Another Jeopardy! streak bites the dust. Professional gambler James Holzhauer was on track to overtake the Jeopardy! earnings record with his 32-game streak, but he was taken down on Monday’s episode when he made an uncharacteristically conservative bid on Final Jeopardy and was edged out by 27-year-old librarian Emma Boettcher.
In the final round, all three contestants had the correct response but Emma’s $20, 201 bid landed her a solid win ahead of James and third contestant research engineer Jay Sexton. Sexton was trailing going into the final round and Holzhauer had bet a modest $1,399 against his $23,400 total. Boettcher ended the game with $46,801.
“Oh God, what a payday!” Alex Trebek exclaimed after revealing Emma’s bid. “What a game.” Nice to know that after all these years, he can still be surprised.

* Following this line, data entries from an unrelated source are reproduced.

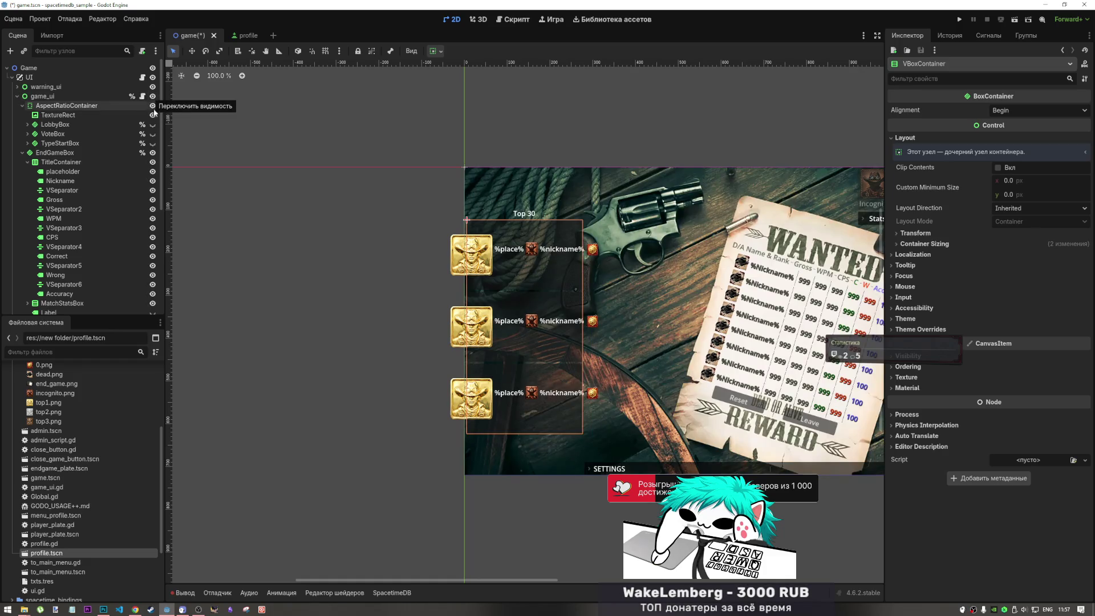
pyautogui.click(153, 153)
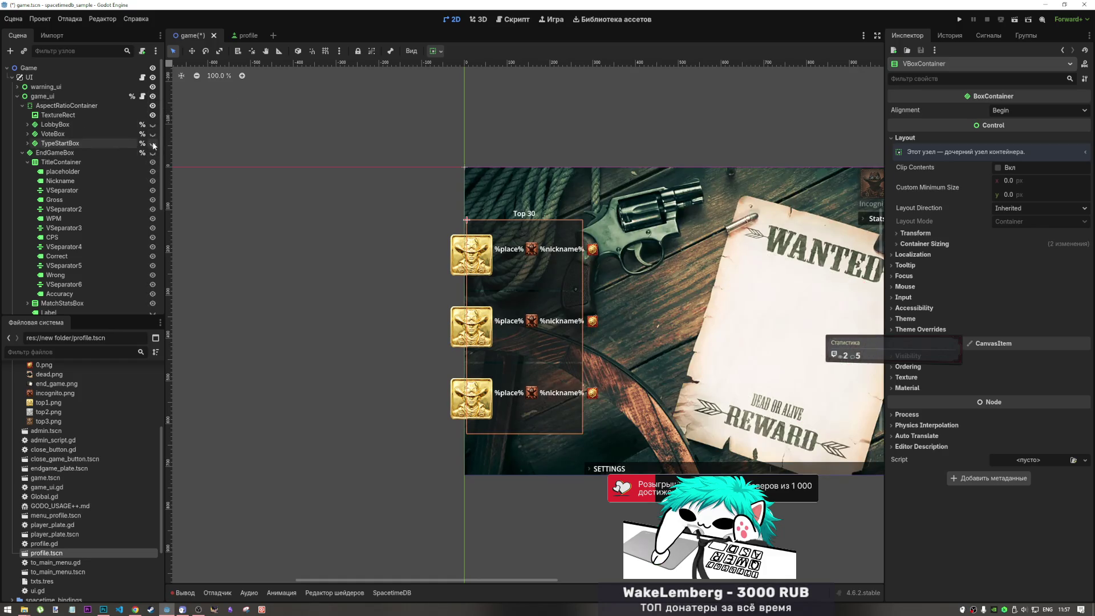
pyautogui.click(153, 143)
pyautogui.click(153, 143)
pyautogui.click(153, 152)
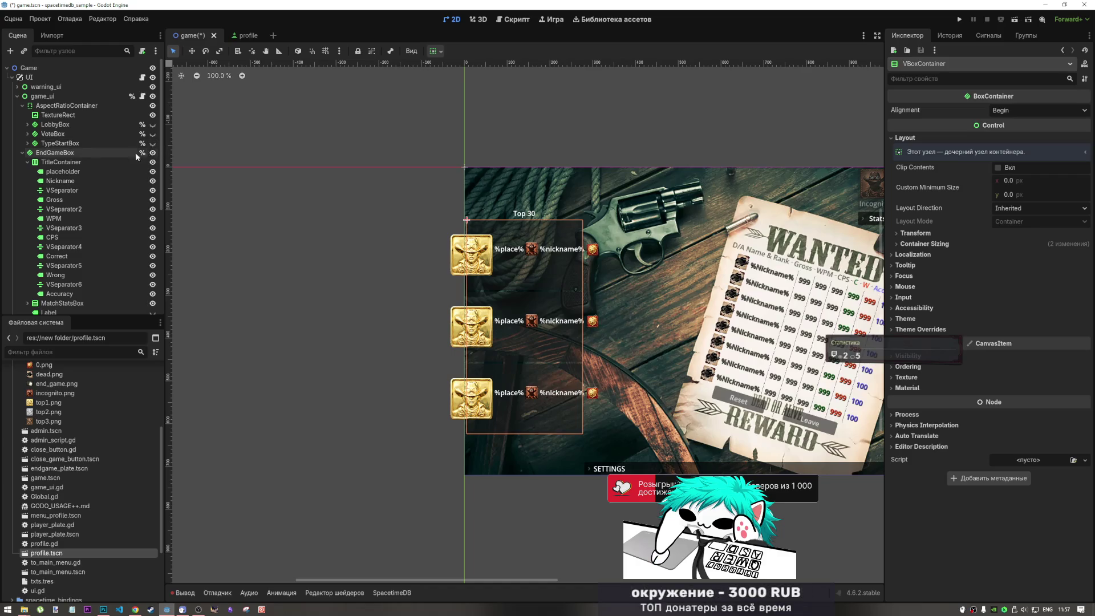
pyautogui.click(23, 153)
# Cycle through the remaining in-game panels' visibility, then hide the entire game_ui.
pyautogui.click(152, 114)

While Holzhauer had a great record, finishing with only 36 incorrect responses and a total of 1,186 correct, Boettcher had an edge coming in. The Chicago librarian isn’t just a huge Jeopardy! fan, she actually did her masters thesis on the game show and the possibility of predicting the difficulty of trivia questions based on clue length, syntax and other distinctions. She told Alex that what she discovered was, “That it’s really hard to do.”
Not only did Boettcher have the academic upper-hand in that respect, the final question was on the topic of her undergraduate thesis. Emma had written her paper on Shakespeare’s plays and told the Chicago Tribune that she was “delighted” when she saw the final category was “Shakespeare’s Time.”
We have a new champion! Congratulations, Emma Boettcher!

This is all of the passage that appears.